Die Stunde beschäftigte sich mit der Frage „Wer bin ich?" Es war eigentlich ein sehr interessantes Thema. Der Unterricht war schneller als gedacht vorüber. Wir sollten als Hausaufgabe versuchen die Frage, wer man denn sei zu beantworten. Nachdem klingeln suchte ich noch unseren Professor auf, da ich mir nicht wirklich vorstellen konnte, wie dieser Arbeitsauftrag umzusetzen war. Er meinte mit mildem Lächeln: „ Um die Frage nach der eigenen Person beantworten zu können muss man sich zuerst mehrerer anderer Fragen widmen. Was macht mich als Mensch aus? Was hat mich in meinem Leben beeinflusst? Welche Erlebnisse machen mich zu dem der ich bin?" Mit dieser Erklärung konnte ich auf Anhieb eigentlich nicht so viel anfangen, doch die restlichen Unterrichtsstunden verbrachte ich damit über Mr.Callaghans Worte nachzudenken.

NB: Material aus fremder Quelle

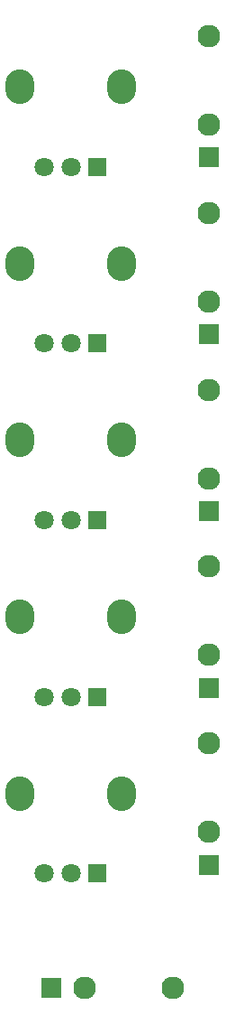
<source format=gbr>
%TF.GenerationSoftware,KiCad,Pcbnew,(7.0.0)*%
%TF.CreationDate,2023-03-10T05:54:07-08:00*%
%TF.ProjectId,wismix,7769736d-6978-42e6-9b69-6361645f7063,rev?*%
%TF.SameCoordinates,Original*%
%TF.FileFunction,Soldermask,Bot*%
%TF.FilePolarity,Negative*%
%FSLAX46Y46*%
G04 Gerber Fmt 4.6, Leading zero omitted, Abs format (unit mm)*
G04 Created by KiCad (PCBNEW (7.0.0)) date 2023-03-10 05:54:07*
%MOMM*%
%LPD*%
G01*
G04 APERTURE LIST*
%ADD10O,2.720000X3.240000*%
%ADD11R,1.800000X1.800000*%
%ADD12C,1.800000*%
%ADD13C,2.130000*%
%ADD14R,1.830000X1.930000*%
%ADD15R,1.930000X1.830000*%
G04 APERTURE END LIST*
D10*
%TO.C,RV5*%
X35072499Y-103249999D03*
X25472499Y-103249999D03*
D11*
X32772499Y-110749999D03*
D12*
X30272500Y-110750000D03*
X27772500Y-110750000D03*
%TD*%
%TO.C,RV4*%
X27772500Y-94175000D03*
X30272500Y-94175000D03*
D11*
X32772499Y-94174999D03*
D10*
X25472499Y-86674999D03*
X35072499Y-86674999D03*
%TD*%
%TO.C,RV3*%
X35072499Y-70099999D03*
X25472499Y-70099999D03*
D11*
X32772499Y-77599999D03*
D12*
X30272500Y-77600000D03*
X27772500Y-77600000D03*
%TD*%
%TO.C,RV2*%
X27772500Y-61025000D03*
X30272500Y-61025000D03*
D11*
X32772499Y-61024999D03*
D10*
X25472499Y-53524999D03*
X35072499Y-53524999D03*
%TD*%
D12*
%TO.C,RV1*%
X27772500Y-44475000D03*
X30272500Y-44475000D03*
D11*
X32772499Y-44474999D03*
D10*
X25472499Y-36974999D03*
X35072499Y-36974999D03*
%TD*%
D13*
%TO.C,J7*%
X31570000Y-121500000D03*
X39870000Y-121500000D03*
D14*
X28469999Y-121499999D03*
%TD*%
D15*
%TO.C,J6*%
X43272499Y-109924999D03*
D13*
X43272500Y-98525000D03*
X43272500Y-106825000D03*
%TD*%
%TO.C,J5*%
X43272500Y-90250000D03*
X43272500Y-81950000D03*
D15*
X43272499Y-93349999D03*
%TD*%
D13*
%TO.C,J4*%
X43272500Y-73675000D03*
X43272500Y-65375000D03*
D15*
X43272499Y-76774999D03*
%TD*%
D13*
%TO.C,J3*%
X43258674Y-57100000D03*
X43258674Y-48800000D03*
D15*
X43258673Y-60199999D03*
%TD*%
%TO.C,J2*%
X43272499Y-43599999D03*
D13*
X43272500Y-32200000D03*
X43272500Y-40500000D03*
%TD*%
M02*

</source>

Nachdem ich den Unterricht erfolgreich absolviert hatte machte ich mich so schnell wie möglich auf den Weg zum Bus. Nicht einmal von Paige verabschiedete ich mich. Als es geklingelt hatte, war ich sofort aus dem Klassenraum gestürmt. Ich erinnerte mich daran, was mir Grandma so oft erzählt hatte. Bevor ich elf geworden war, war ich viel offener gewesen. Doch welche Begebenheit hatte mich dazu gebracht mich zu verschließen? Die Busfahrt kam mir wie eine Ewigkeit vor. Ich war ganz hibbelig, denn nun wusste ich genau wonach ich suchen musste! Was hatte mich dazu gebracht die Welt mit anderen Augen zu sehen? Ich war gespannt aber auch voller Angst. Was würde mich in meiner Vergangenheit erwarten? Hatte ich dieses Ereignis etwa nur aus Selbstschutz vergessen? Weil ich es nicht ertragen konnte?